Root Cause (if applicable)

  • Root cause: chat.send registered its AbortController only after awaited attachment/model preprocessing, while chat.abort can only cancel a run it can find in chatAbortControllers.
  • Missing detection / guardrail: coverage did not previously pin the abort-before-registration window for attachment sends.
  • Contributing context (if known): attachment preprocessing can await model-catalog checks and media staging before the agent dispatch path begins.

Regression Test Plan (if applicable)

  • Coverage level that should have caught this:
    • Unit test
    • Seam / integration test
    • End-to-end test
    • Existing coverage already sufficient
  • Target test or file:
    • src/gateway/server.chat.gateway-server-chat-b.test.ts
    • src/gateway/server-methods/chat.directive-tags.test.ts
    • existing abort authorization/persistence tests and src/gateway/chat-abort.test.ts
  • Scenario the test should lock in:
    • abort by run id while attachment preprocessing is pending
    • duplicate send during preprocessing returns in_flight
    • abort wins over preprocessing/staging errors once cancellation happened
    • pre-dispatch media cleanup runs when abort wins before dispatch
  • Why this is the smallest reliable guardrail:
    • the race lives inside the Gateway chat.send / chat.abort server-method boundary, before agent dispatch and without needing a real model provider.
  • Existing test that already covers this (if any):
    • none for the abort-before-registration preprocessing window before this PR.
  • If no new test is added, why not:
    • N/A, new tests are added.

User-visible / Behavior Changes

Users can abort a Gateway/WebChat chat.send immediately after sending, including while attachment preprocessing is still in progress.
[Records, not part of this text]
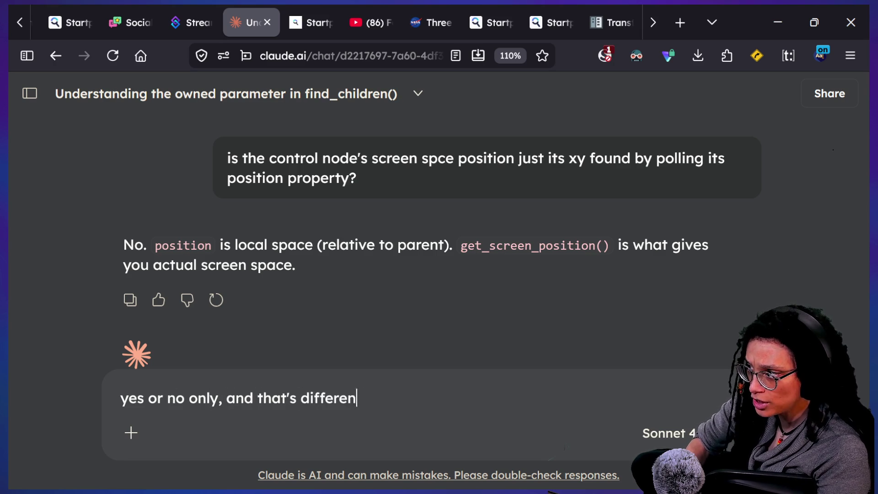
{"action": "type", "text": "t from global_position?"}
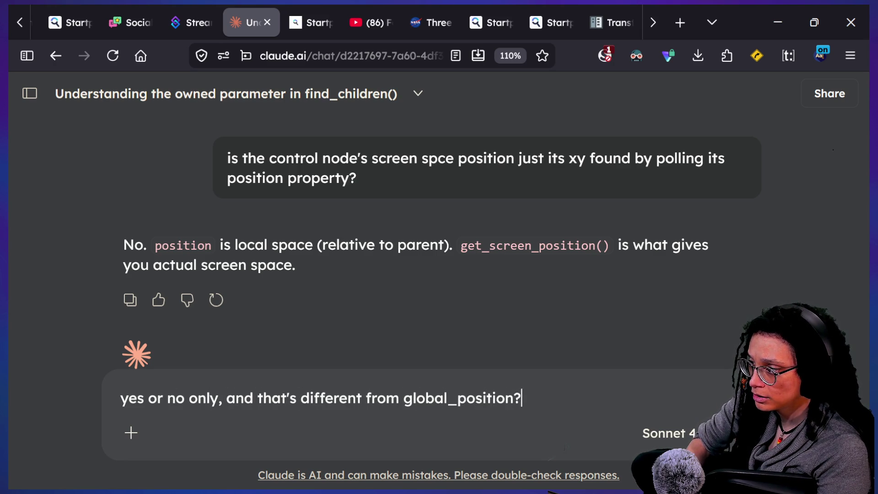
{"action": "key", "text": "Return"}
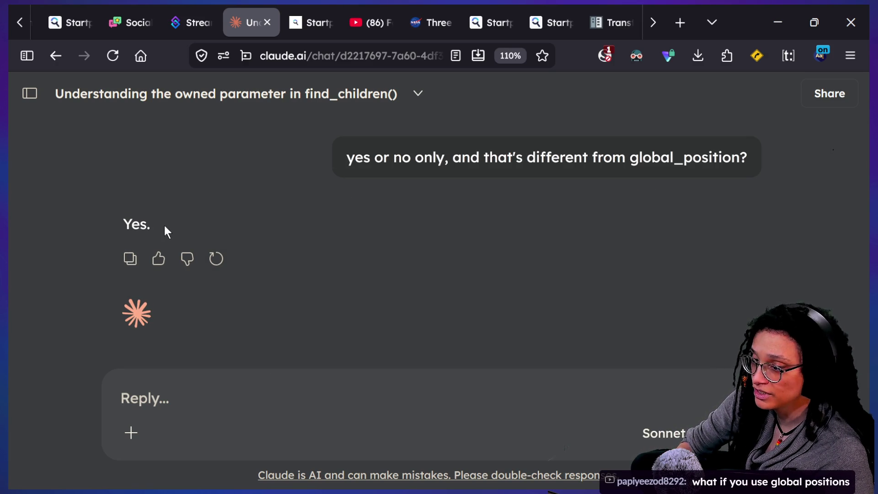
{"action": "left_click_drag", "start_coordinate": [313, 158], "coordinate": [700, 195]}
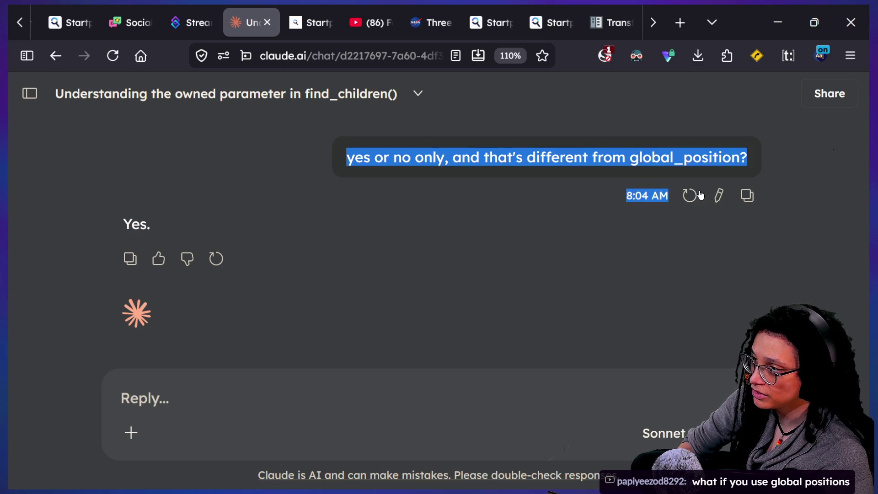
{"action": "left_click", "coordinate": [478, 185]}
Public response shapes stay compatible: accepted sends still return {runId,status:"started"} and duplicate in-flight sends still return {runId,status:"in_flight"}.

Diagram (if applicable)

Before:
chat.send -> await attachment/model preprocessing -> register AbortController -> dispatch
chat.abort during preprocessing -> no controller found -> aborted:false

After:
chat.send -> register AbortController -> await attachment/model preprocessing -> dispatch
chat.abort during preprocessing -> controller found -> aborted:true -> no dispatch

Security Impact (required)

  • New permissions/capabilities? (Yes/No) No
  • Secrets/tokens handling changed? (Yes/No) No
  • New/changed network calls? (Yes/No) No
  • Command/tool execution surface changed? (Yes/No) No
  • Data access scope changed? (Yes/No) No
  • If any Yes, explain risk + mitigation: N/A

Repro + Verification

Environment

  • OS: Linux
  • Runtime/container: local source checkout, Node v22.22.1, pnpm 11.1.0
  • Model/provider: no live model provider required; proof cancels before dispatch
  • Integration/channel (if any): local Gateway WebSocket on loopback
  • Relevant config (redacted): isolated /tmp OpenClaw dev profile with a temporary Gateway token; channels/plugins disabled for proof isolation

Steps

  1. Confirm branch hygiene against fresh upstream/main.
  2. Run focused Gateway abort/chat suites.
  3. Run pnpm tsgo.
  4. Run the live local Gateway proof shown above.
  5. Run the repo proof-policy evaluator against this ## Real behavior proof block.

Expected

  • immediate chat.abort returns aborted:true for the in-flight run
  • chat.send keeps returning {runId,status:"started"}
  • no downstream dispatch/persisted WebChat turn from the cancelled pre-dispatch send
  • real behavior proof checker accepts the proof block

Actual

  • focused suites passed: 10 files, 211 tests
  • pnpm tsgo passed
  • live Gateway proof produced aborted:true, status:"started", second abort aborted:false, chat.history.messageCount:0, and session count 0
  • scripts/github/real-behavior-proof-policy.mjs evaluator returned status:"passed"

Evidence

  • Failing test/log before + passing after
  • Trace/log snippets
  • Screenshot/recording
  • Perf numbers (if relevant)

Post-fix commands run:

git diff --check
node scripts/run-vitest.mjs src/gateway/server.chat.gateway-server-chat-b.test.ts src/gateway/server-methods/chat.directive-tags.test.ts src/gateway/server-methods/chat.abort-authorization.test.ts src/gateway/server-methods/chat.abort-persistence.test.ts src/gateway/chat-abort.test.ts
pnpm tsgo

Result: git diff --check passed; focused suites passed 10 files / 211 tests; pnpm tsgo passed.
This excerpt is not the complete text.